Supertext: The textbook that changed my life

November 24, 2000

In the summer of 1984, I was trying to decide what subject to read at university, searching for something a little further off the beaten track than my sixth-form language and literature courses.

Nearly everyone to whom I mentioned doing Chinese studies thought it was a terrible idea, so, all the more determined, I went down to the local library in search of support for my hunch that China might be for me.

It turned out that Wetherby Library had only one book on China, but to my great good fortune that one book was Jonathan Spence's The Gate of Heavenly Peace: The Chinese and their Revolution, 1895-1980 .

I was not impressed simply because this was my first encounter with the story of China's 20th-century transition from an imperial dynasty to a people's republic.

The book's power is that it is a brilliant example of what Spence does best: a rich and sympathetic recreation of China's intellectual life in a crucial period of change, which, through its exploration of the careers and work of literary and cultural figures, gives a far more nuanced, engaging and insightful introduction to China's political history than conventional history textbooks.

Spence was my introduction to writers such as Lu Xun, Ba Jin, Mao Dun and Wen Yiduo. After reading about how successive generations of China's intellectuals had grappled with the bewildering pace of cultural, political and social change and with the dilemmas of modernisation, I knew these were questions I wanted to explore.

After reading Spence, I could not think of anything else to study other than China: here was one of the most intriguing and compelling stories of the 20th century and I had hardly known it existed until I opened The Gate of Heavenly Peace .

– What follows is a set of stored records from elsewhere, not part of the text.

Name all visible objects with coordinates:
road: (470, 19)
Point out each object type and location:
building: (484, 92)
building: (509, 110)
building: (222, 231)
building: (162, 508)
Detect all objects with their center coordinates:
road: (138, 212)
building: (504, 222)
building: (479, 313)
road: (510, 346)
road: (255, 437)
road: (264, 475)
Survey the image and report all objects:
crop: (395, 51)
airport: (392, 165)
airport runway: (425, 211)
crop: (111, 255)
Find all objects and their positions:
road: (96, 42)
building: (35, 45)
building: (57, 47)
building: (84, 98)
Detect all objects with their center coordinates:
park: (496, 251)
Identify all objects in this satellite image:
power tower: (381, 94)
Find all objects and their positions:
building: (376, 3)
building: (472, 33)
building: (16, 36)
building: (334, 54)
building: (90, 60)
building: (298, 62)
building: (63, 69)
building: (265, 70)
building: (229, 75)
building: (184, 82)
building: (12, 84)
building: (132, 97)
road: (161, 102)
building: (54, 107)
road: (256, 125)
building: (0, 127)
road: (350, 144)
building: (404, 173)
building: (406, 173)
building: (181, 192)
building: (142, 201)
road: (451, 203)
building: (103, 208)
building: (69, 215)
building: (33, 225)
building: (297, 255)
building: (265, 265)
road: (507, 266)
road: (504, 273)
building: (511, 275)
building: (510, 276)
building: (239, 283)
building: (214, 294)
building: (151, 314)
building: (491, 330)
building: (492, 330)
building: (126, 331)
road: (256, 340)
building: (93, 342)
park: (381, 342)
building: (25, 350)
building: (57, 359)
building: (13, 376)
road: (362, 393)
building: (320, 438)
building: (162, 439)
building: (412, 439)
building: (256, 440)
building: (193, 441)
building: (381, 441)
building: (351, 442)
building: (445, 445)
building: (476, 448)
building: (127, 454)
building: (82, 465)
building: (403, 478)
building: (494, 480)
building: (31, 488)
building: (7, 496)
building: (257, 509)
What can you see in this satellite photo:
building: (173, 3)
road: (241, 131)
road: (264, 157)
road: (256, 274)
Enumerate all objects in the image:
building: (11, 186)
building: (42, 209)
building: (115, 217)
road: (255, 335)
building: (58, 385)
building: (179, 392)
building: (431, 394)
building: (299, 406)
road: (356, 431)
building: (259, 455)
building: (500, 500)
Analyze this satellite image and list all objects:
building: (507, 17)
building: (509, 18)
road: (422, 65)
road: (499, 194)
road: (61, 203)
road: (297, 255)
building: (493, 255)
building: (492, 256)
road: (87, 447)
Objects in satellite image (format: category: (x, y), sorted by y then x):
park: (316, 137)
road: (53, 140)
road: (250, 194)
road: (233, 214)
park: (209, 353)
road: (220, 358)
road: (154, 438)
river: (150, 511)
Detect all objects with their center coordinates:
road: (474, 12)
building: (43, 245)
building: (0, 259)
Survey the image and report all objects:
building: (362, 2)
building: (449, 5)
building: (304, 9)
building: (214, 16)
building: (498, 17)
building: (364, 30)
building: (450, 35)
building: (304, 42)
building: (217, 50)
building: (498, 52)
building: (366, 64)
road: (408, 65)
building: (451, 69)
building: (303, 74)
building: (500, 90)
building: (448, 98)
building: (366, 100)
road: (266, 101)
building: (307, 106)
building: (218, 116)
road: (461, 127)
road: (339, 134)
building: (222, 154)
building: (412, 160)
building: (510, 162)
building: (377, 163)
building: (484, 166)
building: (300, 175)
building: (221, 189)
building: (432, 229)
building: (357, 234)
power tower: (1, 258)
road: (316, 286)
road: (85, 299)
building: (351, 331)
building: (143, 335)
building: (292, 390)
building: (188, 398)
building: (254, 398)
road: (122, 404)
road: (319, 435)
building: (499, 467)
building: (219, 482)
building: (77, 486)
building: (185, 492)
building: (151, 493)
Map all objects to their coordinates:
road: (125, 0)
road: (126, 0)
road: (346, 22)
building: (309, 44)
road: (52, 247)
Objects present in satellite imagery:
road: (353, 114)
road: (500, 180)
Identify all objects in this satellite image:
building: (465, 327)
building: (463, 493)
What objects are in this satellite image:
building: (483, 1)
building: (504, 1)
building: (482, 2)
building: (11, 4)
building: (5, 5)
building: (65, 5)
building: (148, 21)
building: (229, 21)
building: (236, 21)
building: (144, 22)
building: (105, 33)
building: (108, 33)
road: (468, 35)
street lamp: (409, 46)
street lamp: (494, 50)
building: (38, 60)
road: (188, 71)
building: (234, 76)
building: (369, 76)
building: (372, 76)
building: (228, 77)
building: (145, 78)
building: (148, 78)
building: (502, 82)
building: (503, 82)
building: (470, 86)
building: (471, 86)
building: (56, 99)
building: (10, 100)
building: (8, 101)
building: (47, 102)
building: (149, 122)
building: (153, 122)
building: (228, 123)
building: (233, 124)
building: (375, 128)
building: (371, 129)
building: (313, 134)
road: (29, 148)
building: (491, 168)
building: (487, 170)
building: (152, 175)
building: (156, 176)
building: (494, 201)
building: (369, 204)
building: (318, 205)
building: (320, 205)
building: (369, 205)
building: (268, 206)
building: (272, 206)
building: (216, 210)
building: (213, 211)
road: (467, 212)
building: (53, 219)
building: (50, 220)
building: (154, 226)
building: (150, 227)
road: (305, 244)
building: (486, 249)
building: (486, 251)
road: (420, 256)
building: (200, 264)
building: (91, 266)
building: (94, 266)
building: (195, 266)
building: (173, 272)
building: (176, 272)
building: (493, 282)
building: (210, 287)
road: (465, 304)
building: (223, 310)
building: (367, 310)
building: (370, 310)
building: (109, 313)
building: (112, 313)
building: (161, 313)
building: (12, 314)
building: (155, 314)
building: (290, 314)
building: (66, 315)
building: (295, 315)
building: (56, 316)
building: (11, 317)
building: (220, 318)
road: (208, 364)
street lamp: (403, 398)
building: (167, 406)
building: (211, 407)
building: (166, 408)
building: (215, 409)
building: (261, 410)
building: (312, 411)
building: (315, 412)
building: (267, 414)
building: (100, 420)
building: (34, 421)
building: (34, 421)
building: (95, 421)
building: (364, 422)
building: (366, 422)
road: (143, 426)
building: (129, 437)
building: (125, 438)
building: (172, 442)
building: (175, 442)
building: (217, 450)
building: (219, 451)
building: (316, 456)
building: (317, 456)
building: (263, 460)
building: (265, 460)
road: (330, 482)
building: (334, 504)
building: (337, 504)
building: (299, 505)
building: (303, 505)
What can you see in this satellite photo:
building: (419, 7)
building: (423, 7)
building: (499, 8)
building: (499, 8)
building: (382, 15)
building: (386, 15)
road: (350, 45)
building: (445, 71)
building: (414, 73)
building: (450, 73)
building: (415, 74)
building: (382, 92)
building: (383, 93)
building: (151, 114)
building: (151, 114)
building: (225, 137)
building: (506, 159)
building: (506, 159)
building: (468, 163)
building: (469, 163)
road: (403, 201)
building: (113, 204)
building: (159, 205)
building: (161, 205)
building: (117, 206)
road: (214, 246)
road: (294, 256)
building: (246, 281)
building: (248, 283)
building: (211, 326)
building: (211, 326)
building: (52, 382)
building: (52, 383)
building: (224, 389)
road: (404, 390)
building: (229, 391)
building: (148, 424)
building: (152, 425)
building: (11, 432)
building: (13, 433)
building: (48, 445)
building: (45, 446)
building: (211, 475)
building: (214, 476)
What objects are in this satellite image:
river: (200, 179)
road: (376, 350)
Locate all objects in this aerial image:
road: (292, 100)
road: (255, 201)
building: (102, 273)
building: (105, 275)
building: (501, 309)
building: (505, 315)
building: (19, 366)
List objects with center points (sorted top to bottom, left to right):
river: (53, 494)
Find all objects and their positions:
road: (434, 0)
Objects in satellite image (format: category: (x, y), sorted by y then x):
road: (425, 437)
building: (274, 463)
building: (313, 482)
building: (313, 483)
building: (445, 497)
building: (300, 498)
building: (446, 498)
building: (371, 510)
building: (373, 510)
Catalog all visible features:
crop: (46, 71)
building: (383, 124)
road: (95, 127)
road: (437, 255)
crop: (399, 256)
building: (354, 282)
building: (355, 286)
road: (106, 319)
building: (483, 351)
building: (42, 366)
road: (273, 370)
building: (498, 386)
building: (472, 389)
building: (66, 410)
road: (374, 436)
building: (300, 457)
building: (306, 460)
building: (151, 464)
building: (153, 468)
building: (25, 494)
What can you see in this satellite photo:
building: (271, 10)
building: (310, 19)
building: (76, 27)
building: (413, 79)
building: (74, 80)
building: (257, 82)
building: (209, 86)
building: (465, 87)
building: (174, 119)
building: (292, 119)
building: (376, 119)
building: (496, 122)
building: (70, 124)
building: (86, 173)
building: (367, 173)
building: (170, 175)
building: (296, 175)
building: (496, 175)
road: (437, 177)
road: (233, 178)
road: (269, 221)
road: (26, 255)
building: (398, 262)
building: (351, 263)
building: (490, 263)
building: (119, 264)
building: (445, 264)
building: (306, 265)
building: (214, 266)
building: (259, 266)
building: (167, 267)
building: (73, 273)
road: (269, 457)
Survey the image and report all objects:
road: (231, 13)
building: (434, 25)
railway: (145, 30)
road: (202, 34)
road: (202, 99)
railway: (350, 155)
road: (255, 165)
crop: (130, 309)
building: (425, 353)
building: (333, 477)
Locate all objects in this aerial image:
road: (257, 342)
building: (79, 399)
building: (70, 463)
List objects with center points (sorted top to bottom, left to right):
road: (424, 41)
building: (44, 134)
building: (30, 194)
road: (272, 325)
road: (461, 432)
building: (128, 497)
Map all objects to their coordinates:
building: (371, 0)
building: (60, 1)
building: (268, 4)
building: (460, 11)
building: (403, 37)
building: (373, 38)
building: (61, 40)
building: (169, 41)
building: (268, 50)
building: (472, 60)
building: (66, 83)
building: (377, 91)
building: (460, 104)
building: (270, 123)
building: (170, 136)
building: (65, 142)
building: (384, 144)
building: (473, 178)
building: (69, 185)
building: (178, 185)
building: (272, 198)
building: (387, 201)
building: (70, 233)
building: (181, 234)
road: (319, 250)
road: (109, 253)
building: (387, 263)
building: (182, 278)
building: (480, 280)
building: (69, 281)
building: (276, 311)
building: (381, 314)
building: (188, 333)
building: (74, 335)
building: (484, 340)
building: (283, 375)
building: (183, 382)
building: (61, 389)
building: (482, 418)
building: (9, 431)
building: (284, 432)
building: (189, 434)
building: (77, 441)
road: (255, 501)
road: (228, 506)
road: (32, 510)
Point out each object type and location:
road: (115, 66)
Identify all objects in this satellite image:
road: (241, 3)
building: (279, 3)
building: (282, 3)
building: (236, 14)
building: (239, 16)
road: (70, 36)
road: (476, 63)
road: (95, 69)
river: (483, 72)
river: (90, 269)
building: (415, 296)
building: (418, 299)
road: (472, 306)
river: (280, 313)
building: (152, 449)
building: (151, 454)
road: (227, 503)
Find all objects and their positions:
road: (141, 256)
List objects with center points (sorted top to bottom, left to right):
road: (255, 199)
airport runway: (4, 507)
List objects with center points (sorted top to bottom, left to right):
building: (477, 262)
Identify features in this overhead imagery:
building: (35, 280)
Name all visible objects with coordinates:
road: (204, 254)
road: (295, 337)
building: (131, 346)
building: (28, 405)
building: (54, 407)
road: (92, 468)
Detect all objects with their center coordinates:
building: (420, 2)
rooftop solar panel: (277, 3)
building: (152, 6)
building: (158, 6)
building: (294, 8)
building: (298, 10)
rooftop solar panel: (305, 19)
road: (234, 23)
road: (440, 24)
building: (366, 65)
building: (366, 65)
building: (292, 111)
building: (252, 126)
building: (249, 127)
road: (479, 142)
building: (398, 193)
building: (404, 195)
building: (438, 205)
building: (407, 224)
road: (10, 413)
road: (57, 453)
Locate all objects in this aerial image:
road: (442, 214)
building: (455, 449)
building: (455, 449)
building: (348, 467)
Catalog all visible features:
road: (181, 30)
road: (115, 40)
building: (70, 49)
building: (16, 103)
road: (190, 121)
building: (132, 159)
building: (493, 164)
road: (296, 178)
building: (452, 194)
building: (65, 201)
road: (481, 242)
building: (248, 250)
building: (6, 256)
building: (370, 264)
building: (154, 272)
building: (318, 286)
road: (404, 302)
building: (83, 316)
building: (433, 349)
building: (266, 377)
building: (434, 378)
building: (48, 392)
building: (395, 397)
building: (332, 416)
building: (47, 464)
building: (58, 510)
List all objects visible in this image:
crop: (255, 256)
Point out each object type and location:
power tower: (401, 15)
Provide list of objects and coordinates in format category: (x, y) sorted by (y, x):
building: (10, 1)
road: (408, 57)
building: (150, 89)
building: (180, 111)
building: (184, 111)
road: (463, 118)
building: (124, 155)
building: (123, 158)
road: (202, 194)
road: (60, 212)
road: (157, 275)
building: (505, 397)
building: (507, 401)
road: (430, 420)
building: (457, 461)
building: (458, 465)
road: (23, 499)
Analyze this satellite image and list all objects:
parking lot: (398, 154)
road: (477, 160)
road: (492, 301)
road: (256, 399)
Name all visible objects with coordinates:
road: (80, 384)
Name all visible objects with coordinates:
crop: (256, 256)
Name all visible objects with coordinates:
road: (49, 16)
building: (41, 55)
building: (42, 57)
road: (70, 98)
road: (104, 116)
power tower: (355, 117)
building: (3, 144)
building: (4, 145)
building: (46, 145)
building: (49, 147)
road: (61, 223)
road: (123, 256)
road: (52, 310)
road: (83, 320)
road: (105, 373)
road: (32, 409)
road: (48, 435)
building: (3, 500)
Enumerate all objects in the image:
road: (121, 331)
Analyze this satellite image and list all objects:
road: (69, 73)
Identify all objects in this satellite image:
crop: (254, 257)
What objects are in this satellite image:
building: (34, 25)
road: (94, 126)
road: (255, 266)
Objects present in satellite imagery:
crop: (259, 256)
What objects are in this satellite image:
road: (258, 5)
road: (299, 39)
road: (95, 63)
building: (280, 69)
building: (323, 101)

Although Spence's book is probably at its best on the pre-1949 period, and my work has been almost exclusively on post-1949 China, I can still trace his influence on my research and teaching.

The concern with those individuals who do not fit in with the tidy dogmas and orthodoxy of the party faithful (of any party), but who persist in asking awkward questions about democracy, freedom and how best to change society - without in the process creating worse injustices than the ones that have been swept away - is one aspect of the book's abiding influence.

The Gate of Heavenly Peace is a beautifully written, witty and moving tour de force of intellectual history and I owe its author a debt of gratitude for putting me on the professional path that I have followed for the past 16 years and hope to follow for many more.


Jackie Sheehan is lecturer in 20th-century Chinese history, University of Nottingham.